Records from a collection
-- Opening Marker --

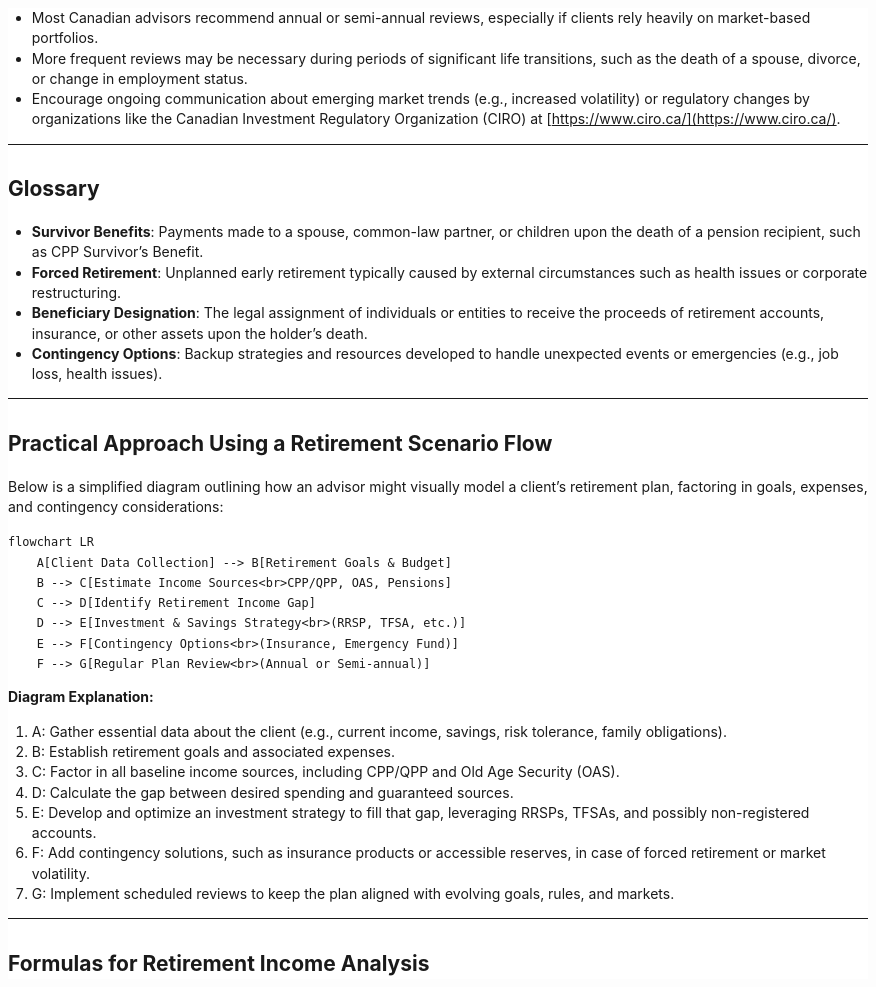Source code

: - Most Canadian advisors recommend annual or semi-annual reviews, especially if clients rely heavily on market-based portfolios.  
- More frequent reviews may be necessary during periods of significant life transitions, such as the death of a spouse, divorce, or change in employment status.  
- Encourage ongoing communication about emerging market trends (e.g., increased volatility) or regulatory changes by organizations like the Canadian Investment Regulatory Organization (CIRO) at [https://www.ciro.ca/](https://www.ciro.ca/).

---

## Glossary

- **Survivor Benefits**: Payments made to a spouse, common-law partner, or children upon the death of a pension recipient, such as CPP Survivor’s Benefit.  
- **Forced Retirement**: Unplanned early retirement typically caused by external circumstances such as health issues or corporate restructuring.  
- **Beneficiary Designation**: The legal assignment of individuals or entities to receive the proceeds of retirement accounts, insurance, or other assets upon the holder’s death.  
- **Contingency Options**: Backup strategies and resources developed to handle unexpected events or emergencies (e.g., job loss, health issues).

---

## Practical Approach Using a Retirement Scenario Flow

Below is a simplified diagram outlining how an advisor might visually model a client’s retirement plan, factoring in goals, expenses, and contingency considerations:

```mermaid
flowchart LR
    A[Client Data Collection] --> B[Retirement Goals & Budget]
    B --> C[Estimate Income Sources<br>CPP/QPP, OAS, Pensions]
    C --> D[Identify Retirement Income Gap]
    D --> E[Investment & Savings Strategy<br>(RRSP, TFSA, etc.)]
    E --> F[Contingency Options<br>(Insurance, Emergency Fund)]
    F --> G[Regular Plan Review<br>(Annual or Semi-annual)]
```

**Diagram Explanation:**  
1. A: Gather essential data about the client (e.g., current income, savings, risk tolerance, family obligations).  
2. B: Establish retirement goals and associated expenses.  
3. C: Factor in all baseline income sources, including CPP/QPP and Old Age Security (OAS).  
4. D: Calculate the gap between desired spending and guaranteed sources.  
5. E: Develop and optimize an investment strategy to fill that gap, leveraging RRSPs, TFSAs, and possibly non-registered accounts.  
6. F: Add contingency solutions, such as insurance products or accessible reserves, in case of forced retirement or market volatility.  
7. G: Implement scheduled reviews to keep the plan aligned with evolving goals, rules, and markets.

---

## Formulas for Retirement Income Analysis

-- Closing Marker --

Task requirements.
From the first line to the last, set down the data exactly, without the pictures.

Solution below.
Source code

: - Most Canadian advisors recommend annual or semi-annual reviews, especially if clients rely heavily on market-based portfolios.  
- More frequent reviews may be necessary during periods of significant life transitions, such as the death of a spouse, divorce, or change in employment status.  
- Encourage ongoing communication about emerging market trends (e.g., increased volatility) or regulatory changes by organizations like the Canadian Investment Regulatory Organization (CIRO) at [https://www.ciro.ca/](https://www.ciro.ca/).

---

## Glossary

- **Survivor Benefits**: Payments made to a spouse, common-law partner, or children upon the death of a pension recipient, such as CPP Survivor’s Benefit.  
- **Forced Retirement**: Unplanned early retirement typically caused by external circumstances such as health issues or corporate restructuring.  
- **Beneficiary Designation**: The legal assignment of individuals or entities to receive the proceeds of retirement accounts, insurance, or other assets upon the holder’s death.  
- **Contingency Options**: Backup strategies and resources developed to handle unexpected events or emergencies (e.g., job loss, health issues).

---

## Practical Approach Using a Retirement Scenario Flow

Below is a simplified diagram outlining how an advisor might visually model a client’s retirement plan, factoring in goals, expenses, and contingency considerations:

```mermaid
flowchart LR
    A[Client Data Collection] --> B[Retirement Goals & Budget]
    B --> C[Estimate Income Sources<br>CPP/QPP, OAS, Pensions]
    C --> D[Identify Retirement Income Gap]
    D --> E[Investment & Savings Strategy<br>(RRSP, TFSA, etc.)]
    E --> F[Contingency Options<br>(Insurance, Emergency Fund)]
    F --> G[Regular Plan Review<br>(Annual or Semi-annual)]
```

**Diagram Explanation:**  
1. A: Gather essential data about the client (e.g., current income, savings, risk tolerance, family obligations).  
2. B: Establish retirement goals and associated expenses.  
3. C: Factor in all baseline income sources, including CPP/QPP and Old Age Security (OAS).  
4. D: Calculate the gap between desired spending and guaranteed sources.  
5. E: Develop and optimize an investment strategy to fill that gap, leveraging RRSPs, TFSAs, and possibly non-registered accounts.  
6. F: Add contingency solutions, such as insurance products or accessible reserves, in case of forced retirement or market volatility.  
7. G: Implement scheduled reviews to keep the plan aligned with evolving goals, rules, and markets.

---

## Formulas for Retirement Income Analysis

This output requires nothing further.